● Records supplied:
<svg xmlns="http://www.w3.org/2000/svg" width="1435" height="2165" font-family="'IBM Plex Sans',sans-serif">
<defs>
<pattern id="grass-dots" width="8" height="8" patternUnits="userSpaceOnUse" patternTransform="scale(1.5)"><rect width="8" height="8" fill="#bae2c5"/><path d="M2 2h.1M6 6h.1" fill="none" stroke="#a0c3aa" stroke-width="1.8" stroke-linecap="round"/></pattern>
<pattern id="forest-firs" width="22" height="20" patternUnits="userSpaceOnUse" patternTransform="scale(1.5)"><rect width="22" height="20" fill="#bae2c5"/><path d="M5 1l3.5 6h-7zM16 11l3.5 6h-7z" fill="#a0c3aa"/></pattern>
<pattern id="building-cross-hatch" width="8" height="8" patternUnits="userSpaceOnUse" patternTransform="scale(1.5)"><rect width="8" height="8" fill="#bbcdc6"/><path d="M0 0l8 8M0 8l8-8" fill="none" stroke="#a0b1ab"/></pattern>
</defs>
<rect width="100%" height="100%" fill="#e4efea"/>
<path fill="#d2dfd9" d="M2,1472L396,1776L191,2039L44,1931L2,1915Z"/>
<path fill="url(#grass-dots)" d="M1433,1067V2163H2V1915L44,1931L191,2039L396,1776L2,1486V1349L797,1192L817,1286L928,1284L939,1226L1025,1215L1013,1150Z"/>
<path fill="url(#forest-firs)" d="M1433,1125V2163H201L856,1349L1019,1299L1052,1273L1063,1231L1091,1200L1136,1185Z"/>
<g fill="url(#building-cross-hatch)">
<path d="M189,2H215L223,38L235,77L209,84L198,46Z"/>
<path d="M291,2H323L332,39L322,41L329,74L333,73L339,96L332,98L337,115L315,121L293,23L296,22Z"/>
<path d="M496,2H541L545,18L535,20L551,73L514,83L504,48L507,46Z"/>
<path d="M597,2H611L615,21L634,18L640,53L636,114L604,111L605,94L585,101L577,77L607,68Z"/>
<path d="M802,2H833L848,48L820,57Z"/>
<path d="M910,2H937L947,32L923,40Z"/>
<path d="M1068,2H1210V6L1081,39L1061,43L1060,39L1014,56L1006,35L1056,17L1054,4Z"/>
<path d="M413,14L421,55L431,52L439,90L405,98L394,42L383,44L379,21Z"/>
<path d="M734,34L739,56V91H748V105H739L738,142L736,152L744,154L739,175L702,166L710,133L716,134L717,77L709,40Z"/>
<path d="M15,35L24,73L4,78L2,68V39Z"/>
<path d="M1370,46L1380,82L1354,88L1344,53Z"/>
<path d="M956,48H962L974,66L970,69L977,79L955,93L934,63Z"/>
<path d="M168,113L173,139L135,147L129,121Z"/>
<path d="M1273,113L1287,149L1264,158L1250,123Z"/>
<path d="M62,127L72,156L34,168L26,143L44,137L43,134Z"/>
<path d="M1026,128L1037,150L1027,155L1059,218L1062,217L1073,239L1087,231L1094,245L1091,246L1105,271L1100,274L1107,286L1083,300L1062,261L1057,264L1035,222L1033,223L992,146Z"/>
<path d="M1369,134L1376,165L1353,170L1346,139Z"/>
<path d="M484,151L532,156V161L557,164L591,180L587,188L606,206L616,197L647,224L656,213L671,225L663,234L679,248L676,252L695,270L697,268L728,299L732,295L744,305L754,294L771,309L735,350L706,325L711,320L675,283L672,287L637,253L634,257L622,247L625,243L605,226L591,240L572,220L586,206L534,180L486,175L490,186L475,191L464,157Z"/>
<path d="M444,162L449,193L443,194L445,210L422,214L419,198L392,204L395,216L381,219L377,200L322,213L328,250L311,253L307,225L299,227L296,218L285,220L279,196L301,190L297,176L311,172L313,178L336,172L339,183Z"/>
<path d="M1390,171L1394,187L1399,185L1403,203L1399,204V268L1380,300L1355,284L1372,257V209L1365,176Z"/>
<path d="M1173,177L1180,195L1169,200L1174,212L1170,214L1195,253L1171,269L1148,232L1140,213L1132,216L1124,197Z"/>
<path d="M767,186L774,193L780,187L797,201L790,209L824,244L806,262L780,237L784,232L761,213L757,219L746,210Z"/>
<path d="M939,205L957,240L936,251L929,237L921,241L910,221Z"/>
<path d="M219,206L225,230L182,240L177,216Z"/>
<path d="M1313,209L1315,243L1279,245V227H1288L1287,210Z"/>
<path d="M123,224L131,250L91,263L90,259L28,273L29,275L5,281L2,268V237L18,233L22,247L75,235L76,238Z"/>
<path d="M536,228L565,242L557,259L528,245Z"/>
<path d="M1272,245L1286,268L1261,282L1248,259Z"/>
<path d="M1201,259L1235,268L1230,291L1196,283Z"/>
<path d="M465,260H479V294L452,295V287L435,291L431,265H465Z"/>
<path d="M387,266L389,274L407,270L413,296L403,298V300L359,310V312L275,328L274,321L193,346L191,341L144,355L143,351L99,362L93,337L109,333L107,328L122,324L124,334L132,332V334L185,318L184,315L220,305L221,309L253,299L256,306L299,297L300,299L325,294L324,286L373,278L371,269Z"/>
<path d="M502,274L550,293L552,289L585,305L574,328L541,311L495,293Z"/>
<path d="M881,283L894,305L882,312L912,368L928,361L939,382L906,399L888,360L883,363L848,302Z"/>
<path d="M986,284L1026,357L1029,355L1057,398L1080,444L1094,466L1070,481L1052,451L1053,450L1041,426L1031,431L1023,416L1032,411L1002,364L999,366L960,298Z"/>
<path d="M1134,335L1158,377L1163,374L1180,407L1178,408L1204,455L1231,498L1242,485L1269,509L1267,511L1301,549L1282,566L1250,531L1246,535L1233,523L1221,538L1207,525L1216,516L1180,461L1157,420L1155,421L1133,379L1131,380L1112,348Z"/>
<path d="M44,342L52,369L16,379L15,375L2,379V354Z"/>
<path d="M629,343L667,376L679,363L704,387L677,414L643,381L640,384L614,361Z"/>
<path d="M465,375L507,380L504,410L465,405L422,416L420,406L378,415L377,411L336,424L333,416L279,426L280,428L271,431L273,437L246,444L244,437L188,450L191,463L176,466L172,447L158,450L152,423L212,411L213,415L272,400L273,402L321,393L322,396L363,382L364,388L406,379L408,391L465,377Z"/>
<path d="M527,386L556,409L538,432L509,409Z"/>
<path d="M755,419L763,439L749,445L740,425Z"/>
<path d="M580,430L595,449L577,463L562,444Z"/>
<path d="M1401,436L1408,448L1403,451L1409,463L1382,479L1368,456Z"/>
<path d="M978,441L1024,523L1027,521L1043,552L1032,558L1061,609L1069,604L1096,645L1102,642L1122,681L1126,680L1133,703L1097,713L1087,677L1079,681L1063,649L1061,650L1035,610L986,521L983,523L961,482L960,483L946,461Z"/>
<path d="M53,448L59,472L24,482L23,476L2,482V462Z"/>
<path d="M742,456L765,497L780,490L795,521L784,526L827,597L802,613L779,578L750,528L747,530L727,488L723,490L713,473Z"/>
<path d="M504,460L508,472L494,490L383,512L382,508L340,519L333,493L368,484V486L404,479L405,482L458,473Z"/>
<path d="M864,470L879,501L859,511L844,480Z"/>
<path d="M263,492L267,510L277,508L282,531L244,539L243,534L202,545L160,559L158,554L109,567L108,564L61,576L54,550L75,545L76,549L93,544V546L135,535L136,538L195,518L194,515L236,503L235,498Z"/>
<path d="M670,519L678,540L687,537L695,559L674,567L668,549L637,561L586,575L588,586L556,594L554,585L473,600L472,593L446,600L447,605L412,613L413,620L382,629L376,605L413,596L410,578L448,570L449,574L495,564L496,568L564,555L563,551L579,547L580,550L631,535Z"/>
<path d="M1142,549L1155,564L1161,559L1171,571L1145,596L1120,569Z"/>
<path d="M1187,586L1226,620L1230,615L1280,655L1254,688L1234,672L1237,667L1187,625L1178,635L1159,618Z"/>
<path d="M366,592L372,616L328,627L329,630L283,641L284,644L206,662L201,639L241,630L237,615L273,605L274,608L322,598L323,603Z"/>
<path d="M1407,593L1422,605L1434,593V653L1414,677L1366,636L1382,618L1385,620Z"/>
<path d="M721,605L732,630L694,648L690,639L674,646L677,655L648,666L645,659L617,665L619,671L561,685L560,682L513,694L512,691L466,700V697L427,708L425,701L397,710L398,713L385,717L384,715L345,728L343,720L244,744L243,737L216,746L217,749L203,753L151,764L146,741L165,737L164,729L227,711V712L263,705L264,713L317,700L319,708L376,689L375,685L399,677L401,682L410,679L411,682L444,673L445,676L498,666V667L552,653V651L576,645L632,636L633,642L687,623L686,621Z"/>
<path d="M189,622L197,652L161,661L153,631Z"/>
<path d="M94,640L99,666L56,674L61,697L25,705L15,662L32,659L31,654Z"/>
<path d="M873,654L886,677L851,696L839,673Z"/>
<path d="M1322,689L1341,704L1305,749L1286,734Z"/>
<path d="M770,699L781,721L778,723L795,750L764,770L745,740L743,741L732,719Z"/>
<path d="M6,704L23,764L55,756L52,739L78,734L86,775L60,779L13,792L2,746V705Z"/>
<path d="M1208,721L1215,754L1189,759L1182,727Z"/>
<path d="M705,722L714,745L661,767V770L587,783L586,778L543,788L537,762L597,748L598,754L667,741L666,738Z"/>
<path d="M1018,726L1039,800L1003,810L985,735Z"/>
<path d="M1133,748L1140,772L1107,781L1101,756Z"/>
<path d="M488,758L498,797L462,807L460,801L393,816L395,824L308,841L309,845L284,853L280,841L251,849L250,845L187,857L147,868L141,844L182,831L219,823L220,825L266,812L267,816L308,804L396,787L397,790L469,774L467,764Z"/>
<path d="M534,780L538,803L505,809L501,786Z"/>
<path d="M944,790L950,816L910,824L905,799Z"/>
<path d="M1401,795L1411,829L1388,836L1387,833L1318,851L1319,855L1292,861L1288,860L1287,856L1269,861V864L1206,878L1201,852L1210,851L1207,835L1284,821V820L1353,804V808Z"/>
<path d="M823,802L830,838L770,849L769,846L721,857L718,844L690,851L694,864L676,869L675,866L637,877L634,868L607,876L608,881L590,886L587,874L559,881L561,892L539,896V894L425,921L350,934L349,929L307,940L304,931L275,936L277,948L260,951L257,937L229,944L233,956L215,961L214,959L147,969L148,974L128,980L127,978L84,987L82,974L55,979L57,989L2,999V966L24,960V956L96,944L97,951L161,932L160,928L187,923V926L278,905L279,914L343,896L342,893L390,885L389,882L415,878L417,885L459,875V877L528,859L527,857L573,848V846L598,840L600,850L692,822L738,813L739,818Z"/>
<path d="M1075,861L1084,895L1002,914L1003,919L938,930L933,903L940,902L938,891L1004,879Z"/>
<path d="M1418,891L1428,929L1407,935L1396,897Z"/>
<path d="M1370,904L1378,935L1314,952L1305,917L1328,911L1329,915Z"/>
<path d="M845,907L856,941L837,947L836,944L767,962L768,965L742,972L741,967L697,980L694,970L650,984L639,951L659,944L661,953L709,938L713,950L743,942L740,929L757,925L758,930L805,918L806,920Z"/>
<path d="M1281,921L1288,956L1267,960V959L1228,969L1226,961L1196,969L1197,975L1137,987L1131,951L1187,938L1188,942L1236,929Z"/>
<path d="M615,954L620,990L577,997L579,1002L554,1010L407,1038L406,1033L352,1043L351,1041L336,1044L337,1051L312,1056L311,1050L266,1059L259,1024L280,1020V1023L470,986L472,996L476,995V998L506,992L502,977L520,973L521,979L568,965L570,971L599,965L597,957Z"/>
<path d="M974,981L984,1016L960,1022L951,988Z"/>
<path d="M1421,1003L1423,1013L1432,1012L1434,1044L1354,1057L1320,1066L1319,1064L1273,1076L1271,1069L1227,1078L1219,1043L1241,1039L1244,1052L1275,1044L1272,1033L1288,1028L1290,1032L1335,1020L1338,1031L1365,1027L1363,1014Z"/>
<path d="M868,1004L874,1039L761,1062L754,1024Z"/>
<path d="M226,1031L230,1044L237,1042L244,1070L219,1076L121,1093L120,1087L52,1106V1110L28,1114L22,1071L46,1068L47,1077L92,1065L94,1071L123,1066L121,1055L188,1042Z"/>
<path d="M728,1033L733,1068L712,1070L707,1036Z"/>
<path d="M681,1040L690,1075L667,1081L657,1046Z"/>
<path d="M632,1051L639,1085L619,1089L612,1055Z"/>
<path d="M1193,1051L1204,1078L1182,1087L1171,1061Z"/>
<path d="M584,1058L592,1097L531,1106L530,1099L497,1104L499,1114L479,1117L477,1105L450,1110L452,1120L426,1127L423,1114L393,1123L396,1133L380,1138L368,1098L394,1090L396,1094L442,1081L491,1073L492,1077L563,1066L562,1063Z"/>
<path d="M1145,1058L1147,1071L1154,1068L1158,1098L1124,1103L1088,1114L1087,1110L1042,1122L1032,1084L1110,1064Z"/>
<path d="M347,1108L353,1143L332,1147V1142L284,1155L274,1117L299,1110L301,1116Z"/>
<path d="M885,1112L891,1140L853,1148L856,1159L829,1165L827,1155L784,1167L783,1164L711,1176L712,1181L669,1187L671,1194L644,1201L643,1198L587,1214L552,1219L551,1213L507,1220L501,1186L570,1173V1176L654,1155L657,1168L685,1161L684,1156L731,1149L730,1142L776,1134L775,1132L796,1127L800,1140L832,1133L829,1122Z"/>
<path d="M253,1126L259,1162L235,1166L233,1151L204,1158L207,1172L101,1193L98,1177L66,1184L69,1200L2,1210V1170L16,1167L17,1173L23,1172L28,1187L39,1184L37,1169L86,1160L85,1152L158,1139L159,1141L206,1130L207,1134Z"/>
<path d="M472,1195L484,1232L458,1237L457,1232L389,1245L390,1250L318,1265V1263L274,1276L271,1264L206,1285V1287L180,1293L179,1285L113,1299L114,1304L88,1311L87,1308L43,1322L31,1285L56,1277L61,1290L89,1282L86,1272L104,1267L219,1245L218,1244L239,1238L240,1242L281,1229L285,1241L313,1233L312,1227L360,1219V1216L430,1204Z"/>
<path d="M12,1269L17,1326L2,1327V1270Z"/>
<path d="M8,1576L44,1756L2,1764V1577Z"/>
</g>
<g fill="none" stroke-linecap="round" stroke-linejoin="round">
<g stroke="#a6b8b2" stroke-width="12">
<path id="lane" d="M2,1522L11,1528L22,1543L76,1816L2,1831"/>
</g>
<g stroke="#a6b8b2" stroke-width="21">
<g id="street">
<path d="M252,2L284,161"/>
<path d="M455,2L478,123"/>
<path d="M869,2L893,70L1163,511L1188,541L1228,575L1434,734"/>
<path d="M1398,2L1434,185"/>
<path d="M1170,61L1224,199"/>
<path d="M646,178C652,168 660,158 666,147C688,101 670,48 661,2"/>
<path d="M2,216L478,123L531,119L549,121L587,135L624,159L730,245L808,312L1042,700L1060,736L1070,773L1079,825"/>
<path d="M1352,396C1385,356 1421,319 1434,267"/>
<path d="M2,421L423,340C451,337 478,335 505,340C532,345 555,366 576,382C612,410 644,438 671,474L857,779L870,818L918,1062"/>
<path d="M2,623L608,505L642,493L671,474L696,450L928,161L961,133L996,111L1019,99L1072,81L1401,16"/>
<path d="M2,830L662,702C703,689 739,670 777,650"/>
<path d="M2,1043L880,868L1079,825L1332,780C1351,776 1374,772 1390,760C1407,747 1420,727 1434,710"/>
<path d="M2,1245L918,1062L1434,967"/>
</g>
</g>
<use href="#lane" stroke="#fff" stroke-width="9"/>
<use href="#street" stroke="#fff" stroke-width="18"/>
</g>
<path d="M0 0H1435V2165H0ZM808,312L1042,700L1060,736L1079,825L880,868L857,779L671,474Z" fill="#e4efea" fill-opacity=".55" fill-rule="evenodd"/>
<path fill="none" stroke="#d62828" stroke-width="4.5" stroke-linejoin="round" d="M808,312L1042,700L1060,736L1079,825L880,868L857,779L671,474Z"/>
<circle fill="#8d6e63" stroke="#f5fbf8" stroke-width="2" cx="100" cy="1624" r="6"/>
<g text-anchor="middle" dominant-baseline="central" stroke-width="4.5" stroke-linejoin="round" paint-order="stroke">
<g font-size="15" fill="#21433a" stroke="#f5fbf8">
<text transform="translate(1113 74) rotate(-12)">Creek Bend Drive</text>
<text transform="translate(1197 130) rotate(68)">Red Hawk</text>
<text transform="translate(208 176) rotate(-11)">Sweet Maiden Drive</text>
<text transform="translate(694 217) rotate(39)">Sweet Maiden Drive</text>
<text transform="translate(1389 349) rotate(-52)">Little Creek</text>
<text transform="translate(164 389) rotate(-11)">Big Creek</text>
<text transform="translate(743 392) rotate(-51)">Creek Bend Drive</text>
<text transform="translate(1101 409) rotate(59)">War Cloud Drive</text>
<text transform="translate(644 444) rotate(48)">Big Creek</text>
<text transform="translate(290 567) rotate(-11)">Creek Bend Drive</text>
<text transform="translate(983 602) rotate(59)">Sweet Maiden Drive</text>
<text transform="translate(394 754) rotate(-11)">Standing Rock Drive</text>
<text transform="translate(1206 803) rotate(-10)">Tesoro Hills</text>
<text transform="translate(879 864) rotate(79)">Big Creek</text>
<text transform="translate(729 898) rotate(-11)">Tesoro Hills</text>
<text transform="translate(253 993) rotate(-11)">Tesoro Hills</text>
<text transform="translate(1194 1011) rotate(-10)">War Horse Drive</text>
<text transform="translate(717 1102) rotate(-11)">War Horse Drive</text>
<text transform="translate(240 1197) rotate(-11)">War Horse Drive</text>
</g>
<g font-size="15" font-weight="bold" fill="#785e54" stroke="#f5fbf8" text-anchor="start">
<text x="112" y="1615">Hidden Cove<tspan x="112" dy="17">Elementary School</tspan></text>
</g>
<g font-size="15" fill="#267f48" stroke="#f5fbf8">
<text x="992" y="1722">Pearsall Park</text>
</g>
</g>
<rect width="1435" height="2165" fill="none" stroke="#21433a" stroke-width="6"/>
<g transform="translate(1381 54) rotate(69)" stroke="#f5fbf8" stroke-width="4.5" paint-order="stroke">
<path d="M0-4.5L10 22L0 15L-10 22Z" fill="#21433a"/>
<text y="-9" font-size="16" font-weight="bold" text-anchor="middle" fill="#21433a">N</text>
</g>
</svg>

● Instructions for the task:
Within the entries, find all lines that contain "Tesoro" and copy each one.

● Solution to this problem:
<text transform="translate(1206 803) rotate(-10)">Tesoro Hills</text>
<text transform="translate(729 898) rotate(-11)">Tesoro Hills</text>
<text transform="translate(253 993) rotate(-11)">Tesoro Hills</text>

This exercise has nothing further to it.